# PROVIDED PASSAGE
----------

C. Defendants Ishee and Hooks
To establish liability under 42 U.S.C. § 1983, a plaintiff must show that the defendants “acted personally” to cause the alleged violation. See Vinnedge v. Gibbs, 550 F.2d 926, 928 (4th Cir. 1977) (citation omitted). As such, the doctrine of respondeat superior does not apply in actions brought under § 1983. See Monell v. Dep't of Soc. Servs., 436 U.S. 658, 694 (1978). Plaintiff makes no allegations of personal participation by Defendants Ishee or Hooks and appears to rely solely on their supervisory status in naming them as Defendants in this matter. The Court, therefore, will dismiss them.
D. First Amendment
1. Denial of Access to the Courts
Prisoners must have meaningful access to the courts. Bounds v. Smith, 430 U.S. 817 (1977). The “meaningful access” referred to in Bounds does not, however, entitle a plaintiff to total or unlimited access. See Moore v. Gray, No. 5:04-CT-918-FL, 2005 WL 3448047, at *1 (E.D. N.C. Jan. 26, 2005), aff'd, 133 Fed. App'x 913 (4th Cir. 2005) (unpublished) (citation omitted). The right of access to the courts only requires that prisoners have the capability of bringing challenges to sentences or conditions of confinement. See Lewis v. Casey, 518 U.S. 343, 356-57 (1996). Moreover, as a jurisdictional requirement flowing from the standing doctrine, the prisoner must allege an actual injury. See id. at 349. “Actual injury” is prejudice with respect to contemplated or existing litigation, such as the inability to meet a filing deadline or present a non-frivolous claim. See id. A plaintiff's “[f]ailure to show that a ‘nonfrivolous legal claim has been frustrated' is fatal to his Bounds claim.” Alvarez v. Hill, 518 F.3d 1152, 1155 n.1 (9th Cir. 2008) (quoting Casey, 518 U.S. at 353).
Plaintiff here alleges only that he was unable to work on his other pending cases because his legal documents were taken. [Doc. 1 at 12]. Plaintiff does not allege that he has been prevented from bringing a challenge to his sentence or his conditions of confinement or that he has otherwise suffered any actual injury. Plaintiff, therefore, has not stated a claim under the First Amendment based on denial of access to the Courts. The Court will, therefore, dismiss this claim on initial review.

----------

# EXERCISE INSTRUCTIONS
**a)** Using the court opinion excerpt, decide whether each statement agrees with it, and answer yes or no, quoting the deciding words of the excerpt: (i) In actions under § 1983, the doctrine of respondeat superior does not apply. (ii) The "meaningful access" described in Bounds gives a plaintiff unlimited access to the courts. (iii) The plaintiff alleged that he missed a filing deadline because his legal documents were taken.
**b)** Carry on the court opinion excerpt, starting right after its final sentence.

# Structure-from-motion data
----------

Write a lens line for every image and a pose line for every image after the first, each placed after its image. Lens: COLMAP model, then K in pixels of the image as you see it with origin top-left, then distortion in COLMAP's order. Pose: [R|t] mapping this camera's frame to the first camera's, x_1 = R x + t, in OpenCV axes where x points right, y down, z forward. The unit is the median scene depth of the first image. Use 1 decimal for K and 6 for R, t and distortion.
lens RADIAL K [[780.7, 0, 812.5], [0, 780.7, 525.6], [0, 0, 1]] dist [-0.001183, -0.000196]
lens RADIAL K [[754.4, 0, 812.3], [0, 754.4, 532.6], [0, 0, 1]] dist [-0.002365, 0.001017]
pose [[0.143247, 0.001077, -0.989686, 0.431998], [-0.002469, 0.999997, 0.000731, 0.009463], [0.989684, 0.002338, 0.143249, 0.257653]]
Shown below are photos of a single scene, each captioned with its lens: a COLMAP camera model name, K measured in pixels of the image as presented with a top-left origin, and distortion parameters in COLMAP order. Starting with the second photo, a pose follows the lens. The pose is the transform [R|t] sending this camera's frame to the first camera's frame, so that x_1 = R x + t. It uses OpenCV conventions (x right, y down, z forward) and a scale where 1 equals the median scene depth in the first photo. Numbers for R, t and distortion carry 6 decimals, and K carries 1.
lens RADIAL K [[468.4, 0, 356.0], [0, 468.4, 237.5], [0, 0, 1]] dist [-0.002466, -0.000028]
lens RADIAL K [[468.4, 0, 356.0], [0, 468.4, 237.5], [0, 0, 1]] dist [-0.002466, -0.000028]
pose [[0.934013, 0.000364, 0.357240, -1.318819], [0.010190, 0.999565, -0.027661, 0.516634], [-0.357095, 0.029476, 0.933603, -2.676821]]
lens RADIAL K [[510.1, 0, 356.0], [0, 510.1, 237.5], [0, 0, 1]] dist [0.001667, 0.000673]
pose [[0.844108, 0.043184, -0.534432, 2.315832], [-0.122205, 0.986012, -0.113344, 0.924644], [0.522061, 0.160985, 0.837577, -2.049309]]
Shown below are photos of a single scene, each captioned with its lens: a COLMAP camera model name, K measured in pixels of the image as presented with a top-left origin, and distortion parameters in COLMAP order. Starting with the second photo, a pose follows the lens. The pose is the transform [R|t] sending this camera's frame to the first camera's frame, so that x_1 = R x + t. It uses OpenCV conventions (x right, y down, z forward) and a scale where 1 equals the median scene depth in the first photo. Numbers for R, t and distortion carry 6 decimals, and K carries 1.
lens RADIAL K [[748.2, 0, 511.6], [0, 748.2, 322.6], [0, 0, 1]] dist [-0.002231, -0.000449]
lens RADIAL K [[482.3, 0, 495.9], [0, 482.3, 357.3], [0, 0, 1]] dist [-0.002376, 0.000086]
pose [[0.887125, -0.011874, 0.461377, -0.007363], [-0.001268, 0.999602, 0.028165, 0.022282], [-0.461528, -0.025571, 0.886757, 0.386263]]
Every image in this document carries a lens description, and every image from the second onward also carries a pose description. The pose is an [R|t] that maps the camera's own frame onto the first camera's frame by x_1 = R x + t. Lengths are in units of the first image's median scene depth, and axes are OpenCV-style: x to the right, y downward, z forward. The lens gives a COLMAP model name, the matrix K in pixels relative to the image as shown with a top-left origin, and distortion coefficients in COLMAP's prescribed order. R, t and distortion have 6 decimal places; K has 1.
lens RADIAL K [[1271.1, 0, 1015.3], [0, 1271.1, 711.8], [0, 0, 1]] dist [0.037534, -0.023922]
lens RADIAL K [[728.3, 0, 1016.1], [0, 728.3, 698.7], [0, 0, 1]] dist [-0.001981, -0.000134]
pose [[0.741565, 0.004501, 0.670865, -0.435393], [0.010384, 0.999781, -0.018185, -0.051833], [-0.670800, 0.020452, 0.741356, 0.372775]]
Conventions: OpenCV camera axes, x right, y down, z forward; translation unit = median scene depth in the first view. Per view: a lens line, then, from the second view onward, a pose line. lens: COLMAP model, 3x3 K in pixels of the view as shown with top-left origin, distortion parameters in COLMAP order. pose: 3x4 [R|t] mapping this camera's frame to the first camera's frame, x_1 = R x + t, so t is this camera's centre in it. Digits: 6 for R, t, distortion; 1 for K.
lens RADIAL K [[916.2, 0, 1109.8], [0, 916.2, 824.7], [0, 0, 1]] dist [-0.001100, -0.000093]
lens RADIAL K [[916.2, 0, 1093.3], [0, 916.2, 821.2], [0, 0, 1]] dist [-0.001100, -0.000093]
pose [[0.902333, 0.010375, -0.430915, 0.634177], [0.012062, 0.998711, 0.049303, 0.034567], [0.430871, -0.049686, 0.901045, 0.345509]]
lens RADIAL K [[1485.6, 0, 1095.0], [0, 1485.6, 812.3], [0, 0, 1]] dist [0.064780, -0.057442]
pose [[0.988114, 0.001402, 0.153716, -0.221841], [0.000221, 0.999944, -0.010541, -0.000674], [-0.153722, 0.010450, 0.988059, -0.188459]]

----------

# RESPONSES BY ITEM NUMBER
**a)**
(i) Yes: "the doctrine of respondeat superior does not apply in actions brought under § 1983."
(ii) No: "does not, however, entitle a plaintiff to total or unlimited access."
(iii) No: "Plaintiff here alleges only that he was unable to work on his other pending cases because his legal documents were taken."

**b)**
2. Removal of Religious Property
Plaintiff's claims that his constitutional rights were violated because he was denied religious practice by the temporary removal of his religious property. The Free Exercise Clause of the First Amendment states that “Congress shall make no law . . . prohibiting the free exercise [of religion].” U.S. Const. amend. I. The Supreme Court has applied the First Amendment to the states through the Fourteenth Amendment. See Everson v. Bd. of Educ., 330 U.S. 1, 15 (1947). To state a free exercise claim under the First Amendment, a plaintiff must allege facts sufficient to show that he held a sincere religious belief, and that the official action or regulation substantially burdened his exercise of that belief. Hernandez v. Comm'r, 490 U.S. 680, 699 (1989). Here, taking Plaintiff's allegations as true and giving him the benefit of every reasonable inference, the Court finds that, to the extent Plaintiff intended to assert a First Amendment free exercise claim, he has failed. Denial of access to religious property for one week does not amount to a substantial burden on Plaintiff's exercise of his religion. This claim will be dismissed.
C. Fourth Amendment
The Fourth Amendment protects “[t]he right of the people to be secure in their persons … against unreasonable searches and seizures.” U.S. Const. amend. IV. “The applicability of the Fourth Amendment turns on whether ‘the person invoking its protection can claim a justifiable, a reasonable, or a legitimate expectation of privacy that has been invaded by government action.'” King v. Rubenstein, 825 F.3d 206, 214 (4th Cir. 2016) (quoting Hudson v. Palmer, 468 U.S. 517, 525, 104 S.Ct. 3194 (1984) (internal quotations omitted)). A prisoner, however, has no legitimate expectation of privacy in his prison cell. Hudson, 468 U.S. at 528. Plaintiff, therefore, has failed to state a claim for relief under the Fourth Amendment based on an alleged illegal search and seizure of his property. The Court will dismiss this claim.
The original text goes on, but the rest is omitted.